- DATASET RECORDS
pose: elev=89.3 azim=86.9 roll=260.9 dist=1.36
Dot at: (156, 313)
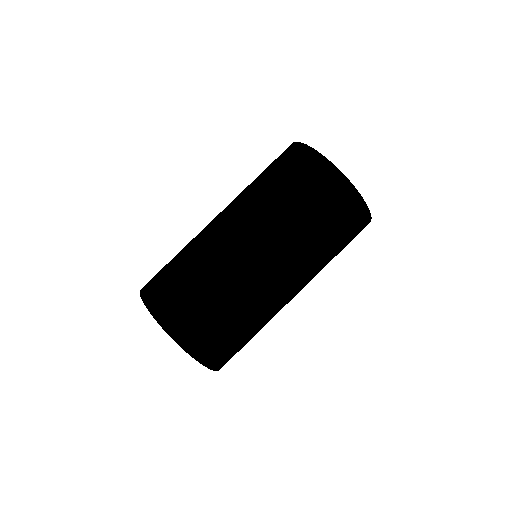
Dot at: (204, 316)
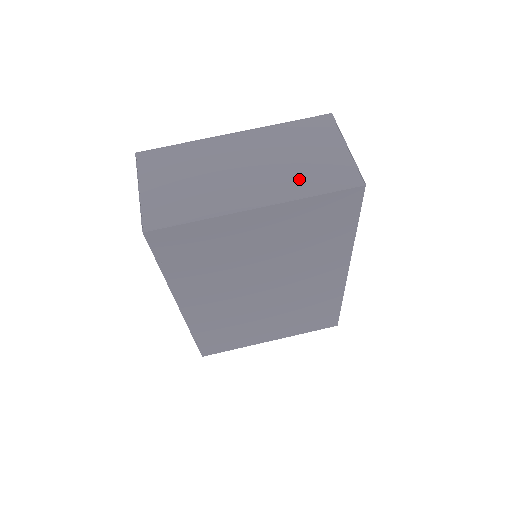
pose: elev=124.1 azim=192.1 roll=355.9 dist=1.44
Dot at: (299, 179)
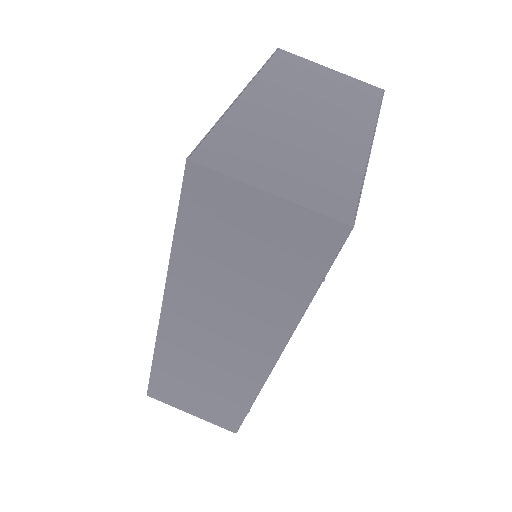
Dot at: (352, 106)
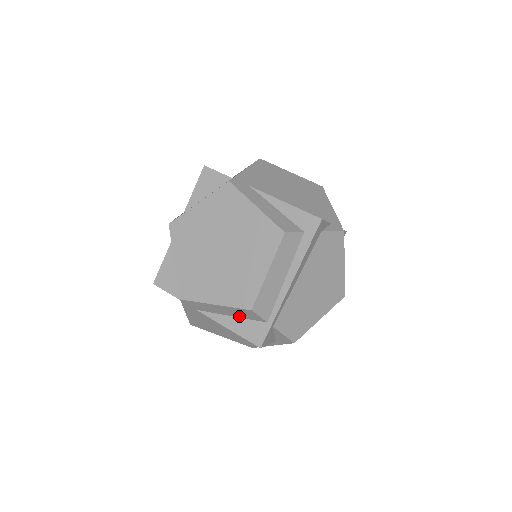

- WRITTEN EXERCISE
Print every line of the material above verbatim, omitting the pictures.

- EXERCISE SOLUTION
pose: elev=89.3 azim=86.9 roll=260.9 dist=1.36
Dot at: (156, 313)
Dot at: (204, 316)
pose: elev=124.1 azim=192.1 roll=355.9 dist=1.44
Dot at: (299, 179)
Dot at: (352, 106)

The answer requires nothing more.